Monday, April 20, 2009

Why Pizza Giants Want Customers to Click, Not Call, for Delivery

Pizza Hut, Papa John's, Others Hope to Boost Online Orders to 50%

The major pizza chains now do 20% to 30% of their business online, but they want that figure to climb a lot higher, to 50%. Getting there will take some doing, but the journey offers lessons for other marketers also seeking to build their business online: Know your customers, make it easy and offer incentives.

There are good reasons for pizza purveyors to move buyers to web ordering. Online customers spend more and are more satisfied, and serving them is more efficient for each individual store. People who order online are also more likely to jump on the promotions that marketers use to drive interest in new products. Bob Kraut, VP-marketing at Pizza Hut, which expects to do $1 billion in online sales by the end of 2012 -- a whopping tenfold increase from the May 2007 level of $100 million -- said the online pizza buyer is more recession-proof than most.

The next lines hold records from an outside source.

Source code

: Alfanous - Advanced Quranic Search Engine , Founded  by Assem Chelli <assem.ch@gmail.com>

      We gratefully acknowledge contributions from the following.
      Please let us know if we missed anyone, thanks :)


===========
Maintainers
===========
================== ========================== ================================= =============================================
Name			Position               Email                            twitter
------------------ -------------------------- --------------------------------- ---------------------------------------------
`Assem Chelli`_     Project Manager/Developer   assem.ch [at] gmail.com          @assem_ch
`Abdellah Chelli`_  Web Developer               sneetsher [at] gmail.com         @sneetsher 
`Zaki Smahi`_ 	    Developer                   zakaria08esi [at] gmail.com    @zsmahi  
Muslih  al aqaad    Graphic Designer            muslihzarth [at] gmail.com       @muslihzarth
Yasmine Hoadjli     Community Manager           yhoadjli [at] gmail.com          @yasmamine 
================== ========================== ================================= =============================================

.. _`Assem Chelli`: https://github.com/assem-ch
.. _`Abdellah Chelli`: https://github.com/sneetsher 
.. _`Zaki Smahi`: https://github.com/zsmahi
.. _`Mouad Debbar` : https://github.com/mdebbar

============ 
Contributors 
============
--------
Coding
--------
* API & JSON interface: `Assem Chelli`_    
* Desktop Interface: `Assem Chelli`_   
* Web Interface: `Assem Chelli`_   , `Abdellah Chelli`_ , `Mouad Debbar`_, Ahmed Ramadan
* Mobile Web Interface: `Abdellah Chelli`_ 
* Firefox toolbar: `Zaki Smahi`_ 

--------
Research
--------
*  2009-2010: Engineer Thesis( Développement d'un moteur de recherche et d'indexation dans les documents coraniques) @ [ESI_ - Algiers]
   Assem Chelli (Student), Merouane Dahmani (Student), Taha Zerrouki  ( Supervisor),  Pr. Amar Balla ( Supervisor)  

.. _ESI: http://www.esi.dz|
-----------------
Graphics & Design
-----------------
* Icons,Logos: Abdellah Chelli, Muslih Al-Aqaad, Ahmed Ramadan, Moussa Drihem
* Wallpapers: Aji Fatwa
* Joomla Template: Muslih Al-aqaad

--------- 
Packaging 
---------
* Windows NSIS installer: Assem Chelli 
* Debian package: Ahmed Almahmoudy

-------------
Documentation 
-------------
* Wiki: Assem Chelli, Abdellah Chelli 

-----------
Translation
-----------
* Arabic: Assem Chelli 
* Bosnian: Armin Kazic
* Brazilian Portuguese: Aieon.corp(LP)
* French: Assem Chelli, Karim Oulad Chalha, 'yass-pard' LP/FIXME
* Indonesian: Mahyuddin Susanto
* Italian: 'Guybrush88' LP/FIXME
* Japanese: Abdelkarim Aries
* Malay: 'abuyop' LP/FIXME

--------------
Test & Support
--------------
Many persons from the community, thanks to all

"We're seeing very healthy increases year over year with our web business," he said. "I think that's because the customer is a little higher income and has a greater connectedness to this form of ordering and tends to not be affected by the economic conditions as maybe other customers." Pizza Hut has also begun to compete more with casual dining by offering pasta dinners with breadsticks that serve four for $15.

Rob Weisberg, Domino's VP-multimedia marketing, said the average online buyer spends $2 more than one who orders by phone or in person. Domino's does about 75 online orders a second, and Mr. Weisberg said the chain now has fewer employees answering the phone and more of them making pizzas. He declined to give the percentage of sales from online.

Papa John's, which spurred its two much-larger competitors to action in the online arena several years ago, did not respond to requests for comment.

Suited to online sales
Sam Sebastian, director of local and B-to-B markets at Google, who works frequently with Domino's, Pizza Hut and Papa John's, said delivery pizza may just be better suited to online sales. All three chains have exploited that advantage by shifting spending to banner ads and search engine optimization from traditional media faster than their fast-food counterparts.

Mr. Kraut said a key for Pizza Hut has been trying to make its website "slippery" instead of "sticky." That means it is constantly looking for ways to help consumers place their orders more quickly.

Domino's, home of the pizza tracker, is working on that too. Mr. Weisberg said the company recognizes the first-time order as a barrier to entry because consumers have to take the time to input their addresses and credit-card information, set a password, and build their pizza. But the next time they log in and want to place the same order, it can be done in 15 seconds.

"There's more of a barrier to exit," he said. For that reason, Mr. Weisberg said, Domino's has cookies built into its site that recognize first-time users and offer special discounts. The Pizza Hut site does too.

Taking tie-ins
Pizza Hut and Papa John's are also attempting to drive online sales through entertainment tie-ins that have traditionally been the bread and butter of burger joints. Papa John's is partnering with "X-Men Origins: Wolverine," and Pizza Hut with "Terminator Salvation," starring Christian Bale. Pizza Hut will offer five minutes of exclusive content from director McG beginning in May. It's sure to please the fanboys.

Mr. Kraut said the event presents an opportunity to deepen relationships with current customers and attract new ones to the site. It doesn't hurt that the comic-book and video-game crowds also tend to be a younger, more tech-savvy bunch.

"We're engaging them on a level of popular and social currency of the movie while also getting people to opt in and buy Pizza Hut," Mr. Kraut said. "And we're generating customers that haven't visited PizzaHut.com before."

Pizza Hut has done similar promotions with eMusic and Rockstar Games.